Employers May Request Documentation

Employers may not require employees to provide documentation to support their need for leave unless the leave was used for three (3) or more consecutive work days, or the employee used leave during the period between the first 107 and 120 calendar days of employment and the employee agreed to provide documentation when the employee was hired. 

 

Employers Doing Business in Montgomery County and Other Maryland Localities Would Be Required To Comply with Two Laws

 

The Act differs significantly from the Montgomery County Sick and Safe Leave law; as such, employers doing business in Montgomery County and in other localities in Maryland should be prepared to comply with two different sick leave laws.

 

A few of the key differences are:

  • Montgomery County’s law applies to all private businesses and individuals who employ one (1) or more persons to work within the county. 
  • All employees are covered, except for those who: (1) do not have a regular work schedule with the employer; contact the employer for work assignments and are scheduled within 48 hours after contact; have no obligation to work for the employer unless they initiate contact; and are not employed by a temporary placement agency; (2) regularly work eight (8) or fewer hours each week; and independent contractors.
  • Montgomery County’s law provides more paid leave for employees – up to 56 hours of paid sick and safe leave as compared to the Act’s up to 40 hours of paid sick and safe leave.  Employers with less than five (5) employees working in the County must provide unpaid sick and safe leave of up to 32 hours and paid leave up to 24 hours.
  • Accrual must start on the first day of employment, but employers may restrict use until after the first 90 days of employment as compared to the Act’s 106 day restriction. 
  • Employees may carryover up to 56 hours of sick and safe leave as compared to the Act’s 40 hour carryover limit.  And, employees may use up to 80 hours of sick and safe leave as compared to the Act’s 64 hour limitation on use of leave.

Enforcement; Penalties

 

Employees who believe their rights have been violated may file a complaint with the DLLR, which will launch an investigation of the complaint within 90 days its receipt.  The DLLR will first attempt to resolve the dispute via informal mediation.  If mediation fails, and the DLLR believes that the employer violated the Act, it will issue an order directing the employer to pay within 30 days: (1) the sick and safe leave to which the employee was entitled; (2) actual economic damages; (3) at the DLLR’s discretion, up to three times the value of the employee’s hourly wage for each violation; and (4) also at the DLLR’s discretion, it may assess a civil fine of up to $1,000 for each employee for whom the employer is not in compliance with the Act. 

 

If an employer fails to comply with a DLLR order, the DLLR may ask the Attorney General to bring an action on behalf of the employee.

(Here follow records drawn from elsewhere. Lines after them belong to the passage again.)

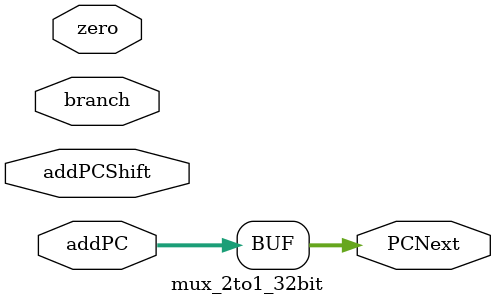
<source format=v>

module mux_2to1_32bit(
    PCNext,
    addPC,
    addPCShift,
    zero, branch
);

    output reg[31:0] PCNext;    // Next progam to the PC module

    input[31:0] addPC;          // Program counter +4 for the adder
    input[31:0] addPCShift;     // Program counter shifted from the shift adder
    input zero;                 // Zero signal from the ALU
    input branch;               // Branch signal from the controler

    reg selector;               // Selector to select the adder

    // Makes a "and" with "zero" signal and branch to chouse the adder
    always @(addPC, addPCShift, inC)
        begin
            selector <= zero & branch;

            if (selector)
                begin
                    PCNext <= addPCShift;
                end
            else
                begin
                    PCNext <= addPC;
                end
        end

endmodule
</source>
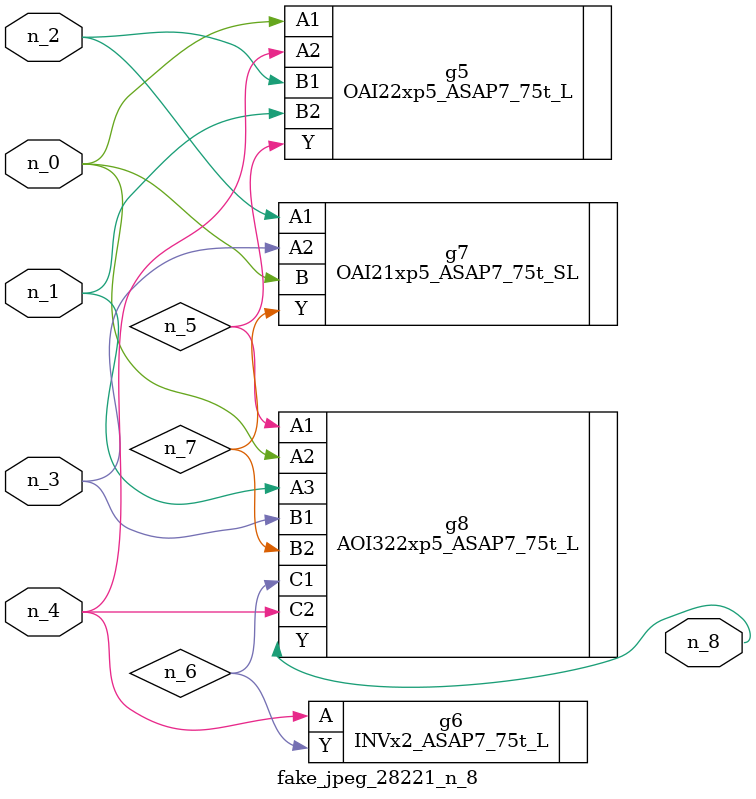
<source format=v>
module fake_jpeg_28221_n_8 (n_3, n_2, n_1, n_0, n_4, n_8);

input n_3;
input n_2;
input n_1;
input n_0;
input n_4;

output n_8;

wire n_6;
wire n_5;
wire n_7;

OAI22xp5_ASAP7_75t_L g5 ( 
.A1(n_0),
.A2(n_4),
.B1(n_2),
.B2(n_1),
.Y(n_5)
);

INVx2_ASAP7_75t_L g6 ( 
.A(n_4),
.Y(n_6)
);

OAI21xp5_ASAP7_75t_SL g7 ( 
.A1(n_2),
.A2(n_3),
.B(n_0),
.Y(n_7)
);

AOI322xp5_ASAP7_75t_L g8 ( 
.A1(n_5),
.A2(n_0),
.A3(n_1),
.B1(n_3),
.B2(n_7),
.C1(n_6),
.C2(n_4),
.Y(n_8)
);


endmodule
</source>
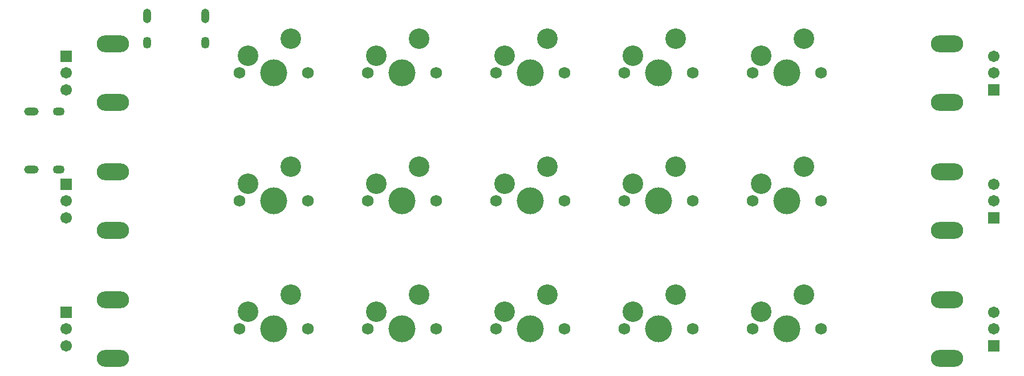
<source format=gbr>
%TF.GenerationSoftware,KiCad,Pcbnew,8.0.5*%
%TF.CreationDate,2024-11-23T20:31:31+11:00*%
%TF.ProjectId,Macro Mixer,4d616372-6f20-44d6-9978-65722e6b6963,rev?*%
%TF.SameCoordinates,Original*%
%TF.FileFunction,Soldermask,Top*%
%TF.FilePolarity,Negative*%
%FSLAX46Y46*%
G04 Gerber Fmt 4.6, Leading zero omitted, Abs format (unit mm)*
G04 Created by KiCad (PCBNEW 8.0.5) date 2024-11-23 20:31:31*
%MOMM*%
%LPD*%
G01*
G04 APERTURE LIST*
G04 Aperture macros list*
%AMRoundRect*
0 Rectangle with rounded corners*
0 $1 Rounding radius*
0 $2 $3 $4 $5 $6 $7 $8 $9 X,Y pos of 4 corners*
0 Add a 4 corners polygon primitive as box body*
4,1,4,$2,$3,$4,$5,$6,$7,$8,$9,$2,$3,0*
0 Add four circle primitives for the rounded corners*
1,1,$1+$1,$2,$3*
1,1,$1+$1,$4,$5*
1,1,$1+$1,$6,$7*
1,1,$1+$1,$8,$9*
0 Add four rect primitives between the rounded corners*
20,1,$1+$1,$2,$3,$4,$5,0*
20,1,$1+$1,$4,$5,$6,$7,0*
20,1,$1+$1,$6,$7,$8,$9,0*
20,1,$1+$1,$8,$9,$2,$3,0*%
G04 Aperture macros list end*
%ADD10RoundRect,0.102000X0.754000X-0.754000X0.754000X0.754000X-0.754000X0.754000X-0.754000X-0.754000X0*%
%ADD11C,1.712000*%
%ADD12O,4.804000X2.504000*%
%ADD13RoundRect,0.102000X-0.754000X0.754000X-0.754000X-0.754000X0.754000X-0.754000X0.754000X0.754000X0*%
%ADD14C,1.750000*%
%ADD15C,3.050000*%
%ADD16C,4.000000*%
%ADD17O,1.254000X1.754000*%
%ADD18O,1.254000X2.154000*%
%ADD19O,1.754000X1.254000*%
%ADD20O,2.154000X1.254000*%
G04 APERTURE END LIST*
D10*
%TO.C,R21*%
X221412500Y-102512500D03*
D11*
X221412500Y-100012500D03*
X221412500Y-97512500D03*
D12*
X214412500Y-104412500D03*
X214412500Y-95612500D03*
%TD*%
D13*
%TO.C,R40*%
X83587500Y-78462500D03*
D11*
X83587500Y-80962500D03*
X83587500Y-83462500D03*
D12*
X90587500Y-76562500D03*
X90587500Y-85362500D03*
%TD*%
D14*
%TO.C,SW3*%
X147420000Y-80962500D03*
D15*
X148690000Y-78422500D03*
D16*
X152500000Y-80962500D03*
D15*
X155040000Y-75882500D03*
D14*
X157580000Y-80962500D03*
%TD*%
%TO.C,SW14*%
X166470000Y-119062500D03*
D15*
X167740000Y-116522500D03*
D16*
X171550000Y-119062500D03*
D15*
X174090000Y-113982500D03*
D14*
X176630000Y-119062500D03*
%TD*%
D10*
%TO.C,R18*%
X221412500Y-121562500D03*
D11*
X221412500Y-119062500D03*
X221412500Y-116562500D03*
D12*
X214412500Y-123462500D03*
X214412500Y-114662500D03*
%TD*%
D14*
%TO.C,SW7*%
X128370000Y-100012500D03*
D15*
X129640000Y-97472500D03*
D16*
X133450000Y-100012500D03*
D15*
X135990000Y-94932500D03*
D14*
X138530000Y-100012500D03*
%TD*%
%TO.C,SW15*%
X185520000Y-119062500D03*
D15*
X186790000Y-116522500D03*
D16*
X190600000Y-119062500D03*
D15*
X193140000Y-113982500D03*
D14*
X195680000Y-119062500D03*
%TD*%
%TO.C,SW4*%
X166470000Y-80962500D03*
D15*
X167740000Y-78422500D03*
D16*
X171550000Y-80962500D03*
D15*
X174090000Y-75882500D03*
D14*
X176630000Y-80962500D03*
%TD*%
%TO.C,SW8*%
X147420000Y-100012500D03*
D15*
X148690000Y-97472500D03*
D16*
X152500000Y-100012500D03*
D15*
X155040000Y-94932500D03*
D14*
X157580000Y-100012500D03*
%TD*%
D10*
%TO.C,R24*%
X221412500Y-83462500D03*
D11*
X221412500Y-80962500D03*
X221412500Y-78462500D03*
D12*
X214412500Y-85362500D03*
X214412500Y-76562500D03*
%TD*%
D14*
%TO.C,SW10*%
X185520000Y-100012500D03*
D15*
X186790000Y-97472500D03*
D16*
X190600000Y-100012500D03*
D15*
X193140000Y-94932500D03*
D14*
X195680000Y-100012500D03*
%TD*%
D13*
%TO.C,R37*%
X83587500Y-97512500D03*
D11*
X83587500Y-100012500D03*
X83587500Y-102512500D03*
D12*
X90587500Y-95612500D03*
X90587500Y-104412500D03*
%TD*%
D14*
%TO.C,SW13*%
X147420000Y-119062500D03*
D15*
X148690000Y-116522500D03*
D16*
X152500000Y-119062500D03*
D15*
X155040000Y-113982500D03*
D14*
X157580000Y-119062500D03*
%TD*%
%TO.C,SW1*%
X109320000Y-80962500D03*
D15*
X110590000Y-78422500D03*
D16*
X114400000Y-80962500D03*
D15*
X116940000Y-75882500D03*
D14*
X119480000Y-80962500D03*
%TD*%
%TO.C,SW9*%
X166470000Y-100012500D03*
D15*
X167740000Y-97472500D03*
D16*
X171550000Y-100012500D03*
D15*
X174090000Y-94932500D03*
D14*
X176630000Y-100012500D03*
%TD*%
D13*
%TO.C,R34*%
X83587500Y-116562500D03*
D11*
X83587500Y-119062500D03*
X83587500Y-121562500D03*
D12*
X90587500Y-114662500D03*
X90587500Y-123462500D03*
%TD*%
D14*
%TO.C,SW6*%
X109320000Y-100012500D03*
D15*
X110590000Y-97472500D03*
D16*
X114400000Y-100012500D03*
D15*
X116940000Y-94932500D03*
D14*
X119480000Y-100012500D03*
%TD*%
%TO.C,SW11*%
X109320000Y-119062500D03*
D15*
X110590000Y-116522500D03*
D16*
X114400000Y-119062500D03*
D15*
X116940000Y-113982500D03*
D14*
X119480000Y-119062500D03*
%TD*%
%TO.C,SW12*%
X128370000Y-119062500D03*
D15*
X129640000Y-116522500D03*
D16*
X133450000Y-119062500D03*
D15*
X135990000Y-113982500D03*
D14*
X138530000Y-119062500D03*
%TD*%
%TO.C,SW2*%
X128370000Y-80962500D03*
D15*
X129640000Y-78422500D03*
D16*
X133450000Y-80962500D03*
D15*
X135990000Y-75882500D03*
D14*
X138530000Y-80962500D03*
%TD*%
%TO.C,SW5*%
X185520000Y-80962500D03*
D15*
X186790000Y-78422500D03*
D16*
X190600000Y-80962500D03*
D15*
X193140000Y-75882500D03*
D14*
X195680000Y-80962500D03*
%TD*%
D17*
%TO.C,J1*%
X95680000Y-76475000D03*
X104320000Y-76475000D03*
D18*
X95680000Y-72475000D03*
X104320000Y-72475000D03*
%TD*%
D19*
%TO.C,J2*%
X82500000Y-95320000D03*
X82500000Y-86680000D03*
D20*
X78500000Y-95320000D03*
X78500000Y-86680000D03*
%TD*%
M02*

</source>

Additionally, an employee may bring a civil action to enforce the order within three (3) years after the date on which the DLLR’s order is issued.  In such a case, and at the discretion of the courts, the employee would be entitled to three times the value of the employee’s unpaid sick and safe leave, punitive damages, reasonable attorneys’ fees and costs, injunctive relief, and any other relief the court deems appropriate. 

 

Prepare Now!

 

Employers should review their existing leave policies to identify necessary changes so as to comply with Act’s provisions.  For example, employers are not obligated to establish a separation sick and safe leave policy; rather, they may modify an existing leave policy to comply with the Act.  Employers should also begin to work with their payroll providers to ensure that administrative and recordkeeping systems will be in place to comply with the Act.  Finally, employers should consider training supervisors and managers about their obligations to comply with the Act’s no retaliation and other provisions protecting employees.